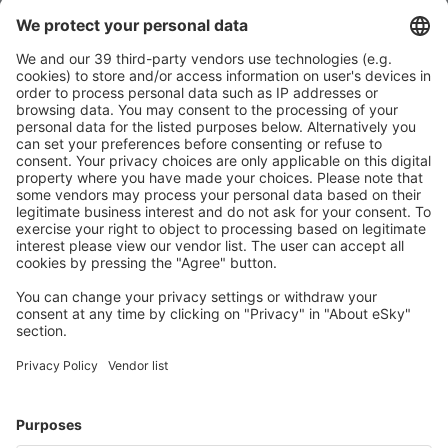
Descarcă aplicația noastră
și organizează-ţi
convenabil călătoriile
Planifică-ți călătoria
Bilete de avion
Cazare
Zbor+Hotel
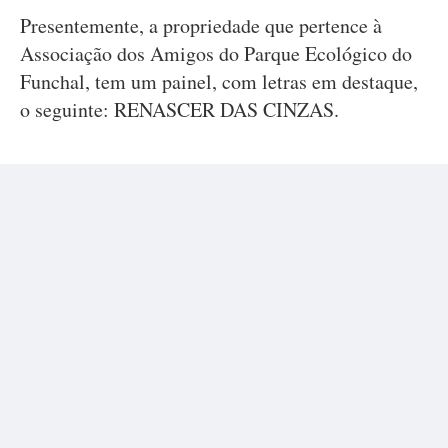
Presentemente, a propriedade que pertence à
Associação dos Amigos do Parque Ecológico do
Funchal, tem um painel, com letras em destaque,
o seguinte: RENASCER DAS CINZAS.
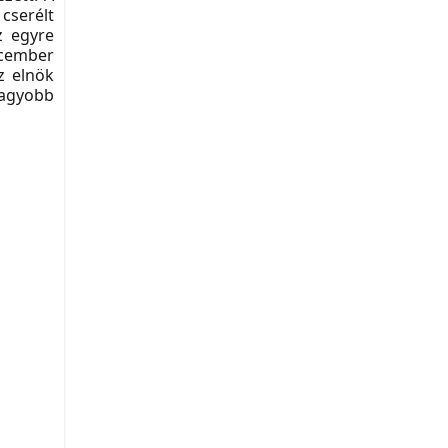
 cserélt
z egyre
december
z elnök
gnagyobb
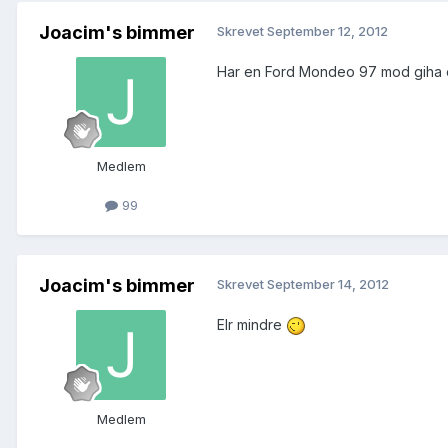
Joacim's bimmer
Skrevet
September 12, 2012
Har en Ford Mondeo 97 mod giha om
Medlem
99
Joacim's bimmer
Skrevet
September 14, 2012
Elr mindre
Medlem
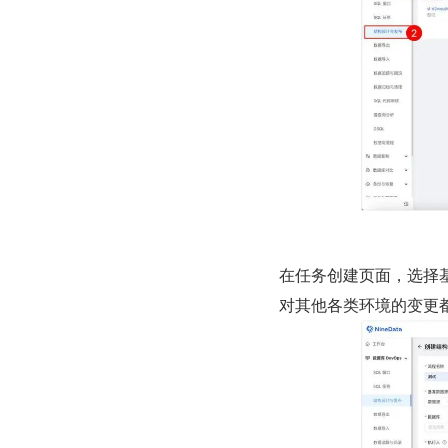
在任务创建页面，选择
对其他各类环境的变更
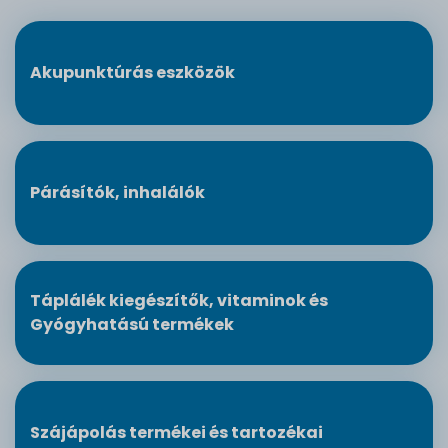
Akupunktúrás eszközök
Párásítók, inhalálók
Táplálék kiegészítők, vitaminok és
Gyógyhatású termékek
Szájápolás termékei és tartozékai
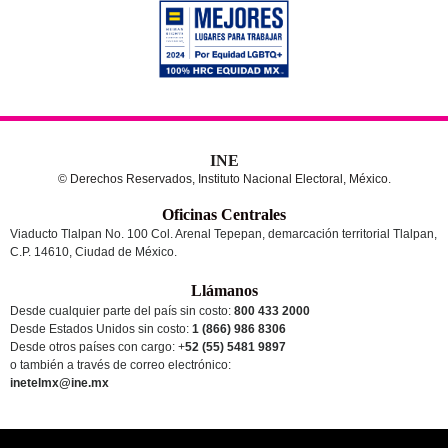
INE
© Derechos Reservados, Instituto Nacional Electoral, México.
Oficinas Centrales
Viaducto Tlalpan No. 100 Col. Arenal Tepepan, demarcación territorial Tlalpan,
C.P. 14610, Ciudad de México.
Llámanos
Desde cualquier parte del país sin costo:
800 433 2000
Desde Estados Unidos sin costo:
1 (866) 986 8306
Desde otros países
con cargo
: +
52 (55) 5481 9897
o también a través de correo electrónico:
inetelmx@ine.mx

---*---

For the word "September", tally the lines above that hold it and answer with the number alone.

Solution for this task -> 2